What is unique about the axis of motion occurring in the sagittal plane? Explain why this unique feature of the axis exists.
The axis of rotation changes throughout the range of motion of the knee. The migration of an axis is most pronounced in the knee joint.
This feature exists because the epicondyle is not spherical. Sharply curved posteriorly, flat inferiorly, and curved anteriorly.
Describe motion in the transverse plane during open kinematic chain conditions and closed kinematic chain conditions. How are these different?
Open chain is tibia moving on the femur. Closed chain is the femur moving on the tibia. The name of the rotation is determined by the position of the tibial tuberosity.
How does knee position in the sagittal plane effect motion in the transverse plane?
If knee is extended (close packed) or flexed (tense) in the sagittal plane, internal/external rotation is very limited.
Flexion at 90 degrees will give the knee the most rotation. Open packed position.
Describe knee joint arthrokinematics for internal/external rotation under closed chain conditions.
In closed-chain, the tibia (knee) is externally rotated when the femur internally rotates. The tibia (knee) is internally rotated when the femur externally rotates at the knee. Cannot conclude from these motions that the femur is internally or externally rotated at the hip
Describe knee joint arthrokinematics for flexion/extension under open and closed chain conditions.
Open chain flexion/extension; concave/convex. Roll/slide together.
Closed chain flexion/extension; roll/slide opposite.
What do the terms automatic rotation, terminal rotation, locking mechanism or ‘screw home’ mechanism refer to?
All mean the same thing. Screw home mechanism is the most common term used. The terms refer to how you lock the knee together at extension.
Screw home mechanism…twisting motion. Refers to the automatic twisting of the femur and tibia at the terminal end-range of knee extension period locking the femur and tibia together.
Explain for the screw home mechanism works under open and closed chain conditions.

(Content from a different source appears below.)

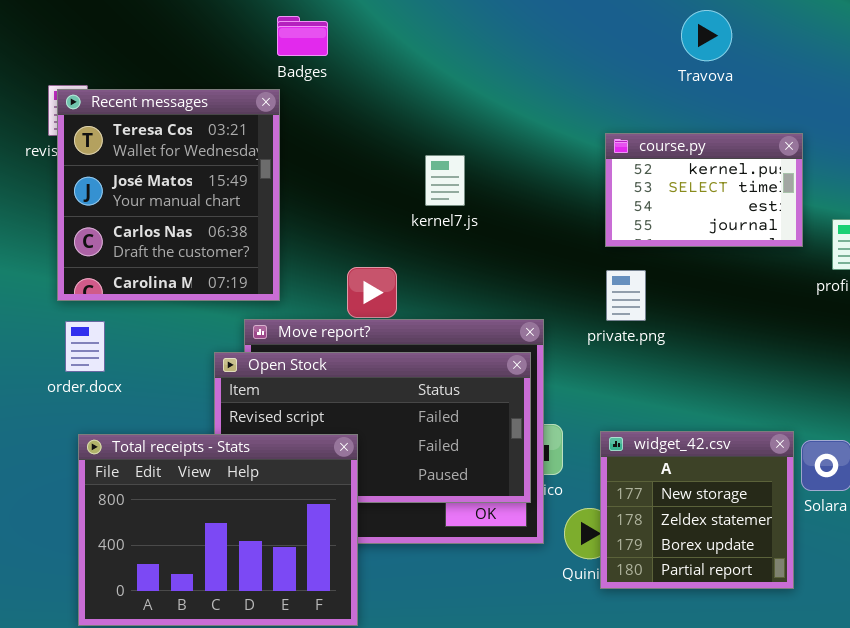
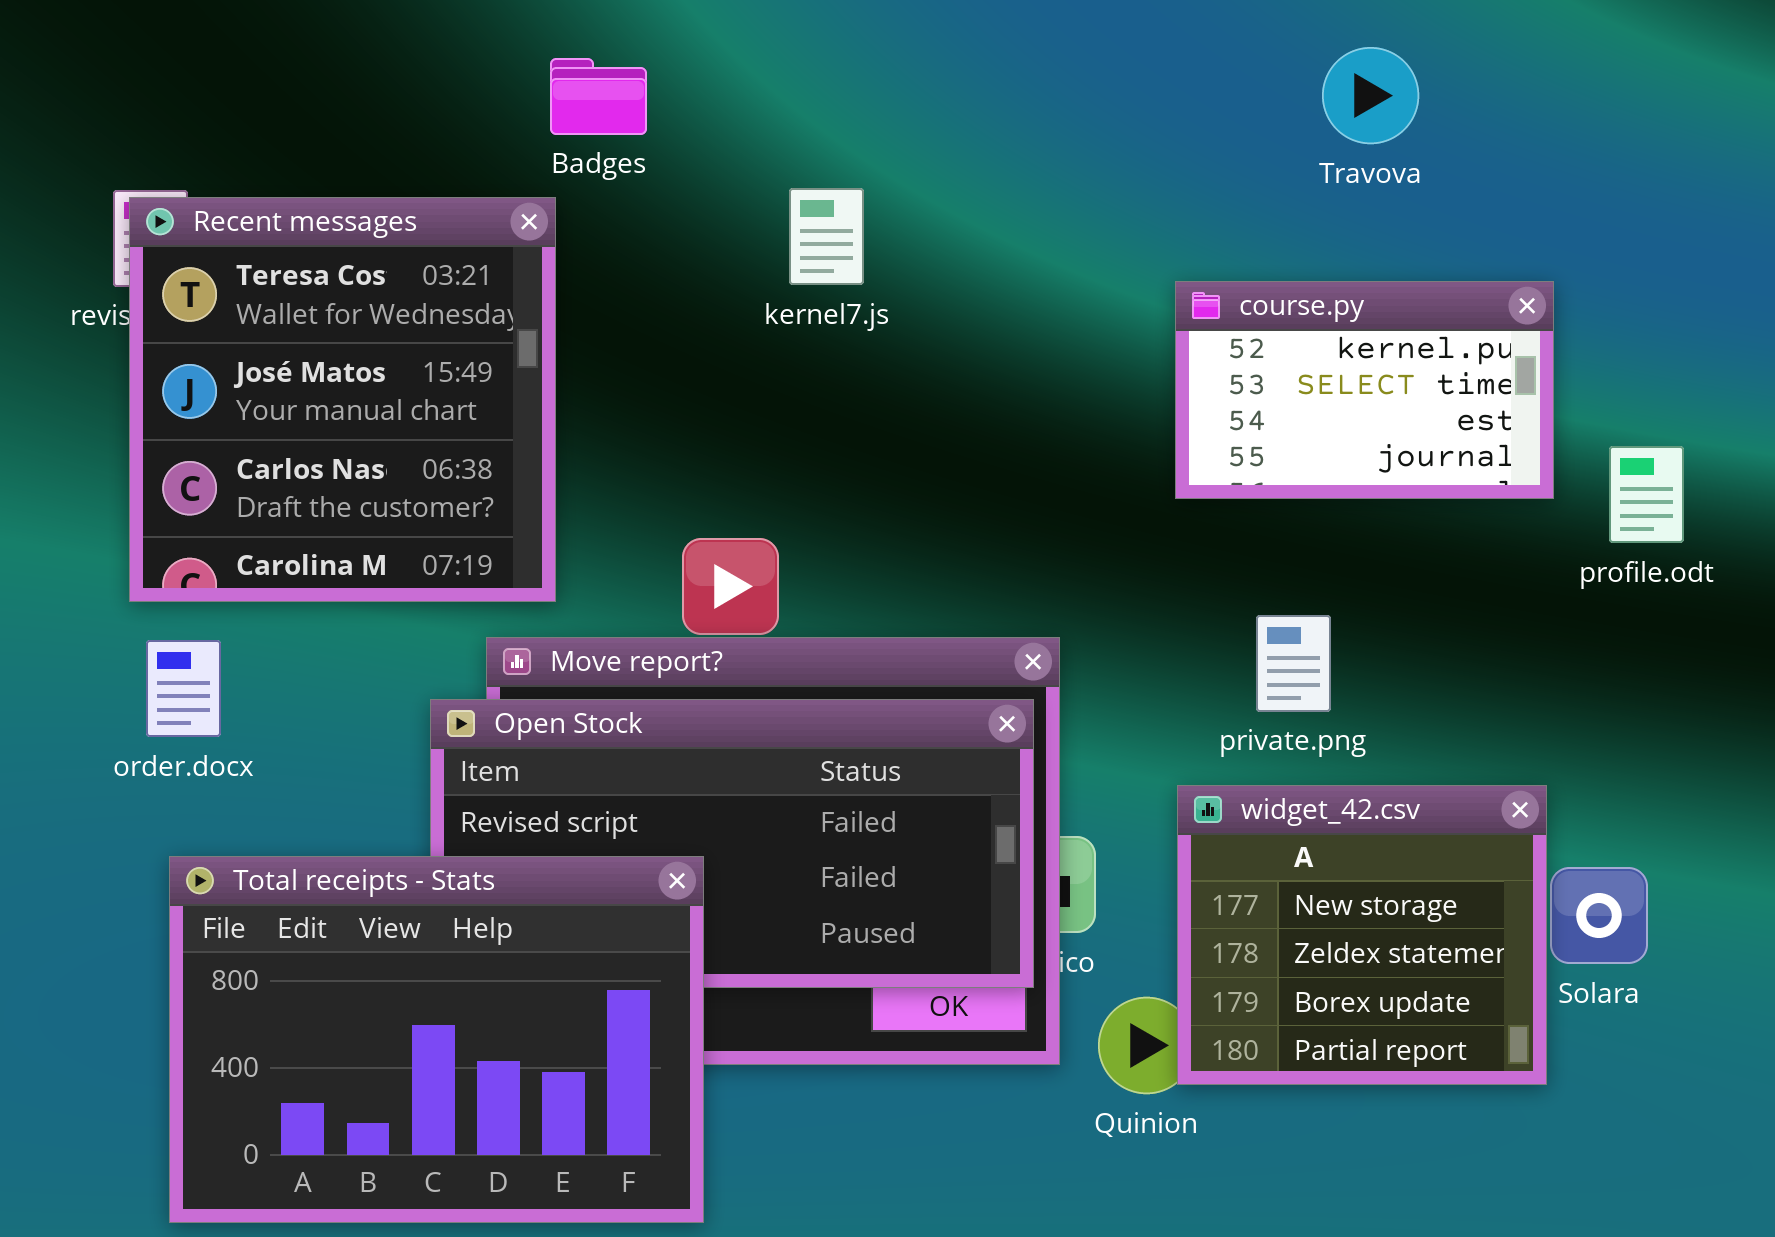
kernel7.js: [425,155,465,206] -> [789,188,864,285], moved
private.png: [606,270,646,321] -> [1256,615,1331,712], moved
widget_42.csv: [600,431,794,589] -> [1177,785,1547,1085], moved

Open chain, the tibia moves on femur. At end range the tibia has external rotation. As the knee moves into extension, the tibia, at the end range of extension, moves into external rotation on the femur.
Closed chain–the lateral femoral condyle reaches full knee extension before the medial compartment. The extra distance the medial compartment need to travel causes the little bit of rotation causing internal rotation of femur on tibia.
Identify the 4 “local stabilizers” for the patellofemoral joint (PF) that help to maintain tracking of the patella in the intercondylar groove.
The mechanics of the joint and how the knee is built causes problems for patients and PTs alike. At intercondylar groove, patellas fit into the notch. What holds it in that groove?
- Force of the quads.
- Tension in the passive restraints…Medial retinaculum/Lateral retinaculum.
- Patellar/Quadraceps tendon
- Fit of the joint surfaces. (1. depth of groove itself. 2. Height of lateral condylar ridge)
What portions of the posterior patella are in contact with the femur in 0, 20, 60 degrees of motion?
0 degrees = 0 contact, the knee is straight, and the patella is not in contact with the articular cartilage.
20 degrees; as the knee begins to flex, the inferior portion of patella touches the knee first.
60 degrees; the middle portion of patella contacts an area that is larger than 20 degrees.